The extent to which the replication of American primaries in the Conservative Party helps its members make a wise choice is still a matter of conjecture. However, there is little doubt that the process itself will be invigorating for a party that has tasted three consecutive election defeats. Although the Westminster system is parliamentary, electoral encounters are invariably presidential in nature. Voters in Britain do select an MP but they actually vote for a Prime Minister.
As of now there is little clarity in the BJP as to whether it is choosing a president to run the organisation or selecting a leader who will be the public face of the National Democratic Alliance in the next general election. In all probability, the wise men in the Sangh Parivar will settle for a president who can bring some order and stability back into the party and help it get over the turbulence of the past year. The choice of a prime ministerial candidate is likely to be deferred, at least till as long as Advani remains Leader of Opposition.
Yet, the choice cannot be deferred indefinitely. While the return of stability in the organisation is imperative for the BJP to play the role of a robust opposition, the NDA will need a face to posit against Sonia Gandhi in the next general election. There are at least four leaders, three of whom were Cabinet ministers in the previous NDA Government and one who is a Chief Minister, who could, arguably, occupy the space vacated by Atal Bihari Vajpayee. But how will the leader be chosen?
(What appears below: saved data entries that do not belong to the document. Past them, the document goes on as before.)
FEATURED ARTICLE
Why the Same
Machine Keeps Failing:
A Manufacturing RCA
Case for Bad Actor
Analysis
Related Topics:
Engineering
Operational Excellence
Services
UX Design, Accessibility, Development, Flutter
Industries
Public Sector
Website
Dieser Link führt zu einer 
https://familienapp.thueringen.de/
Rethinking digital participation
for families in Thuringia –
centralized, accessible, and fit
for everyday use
The question arises because there has been a deep distrust of vibrant inner-party democracy in India. Neither Mahatma Gandhi nor Jawaharlal Nehru could countenance a Congress president elected against their wishes. Both Subhas Bose and Purshottam Das Tandon were unceremoniously dumped after winning presidential contests. To circumvent the problem, the very idea of elections for top political posts was done away with. Regimented consensus and unanimity became the norm. A spurious form of discipline was posited against the dangers arising from factionalism. Consequently, splits became the norm in India because the avenues of discussion and dissent were foreclosed.
The BJP faces the problem as much as the Congress does. Whereas in the Congress it is the ubiquitous high command that calls the shots, in the BJP a clutch of elders take all the crucial decisions. Pramod Mahajan’s veiled protest against this practice, in a TV interview last week, was valid. Equally valid was his suggestion that the National Council should elect the next party president. However, unless the outgoing president is bent on imposing an unacceptable candidate on an unwilling party, it is unlikely that anything remotely resembling the Conservative Party leadership contest will be witnessed in Mumbai in December. Even if a contest is forced, it will end up as a non-contest.
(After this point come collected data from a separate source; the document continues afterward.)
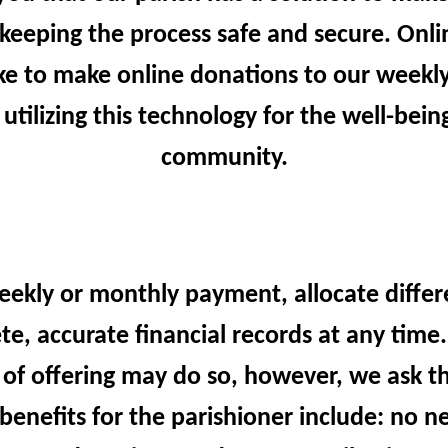
keeping the process safe and secure. Online
e to make online donations to our weekly 
 utilizing this technology for the well-bei
community.
eekly or monthly payment, allocate differ
te, accurate financial records at any tim
 of offering may do so, however, we ask th
benefits for the parishioner include: no n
The political culture in India hasn’t sufficiently evolved for inner-party battles to be conducted in the public gaze without this jeopardising the overall health of the organisation. The overwhelming consensus is that family matters should be settled internally and behind closed doors. The BJP perceives itself as a joint family. In such a set-up, it is always the moral guardians who are entrusted with crucial decisions on behalf of the collective.
It is not classical democracy in the Western sense but it is a manifestation of Indian Conservatism.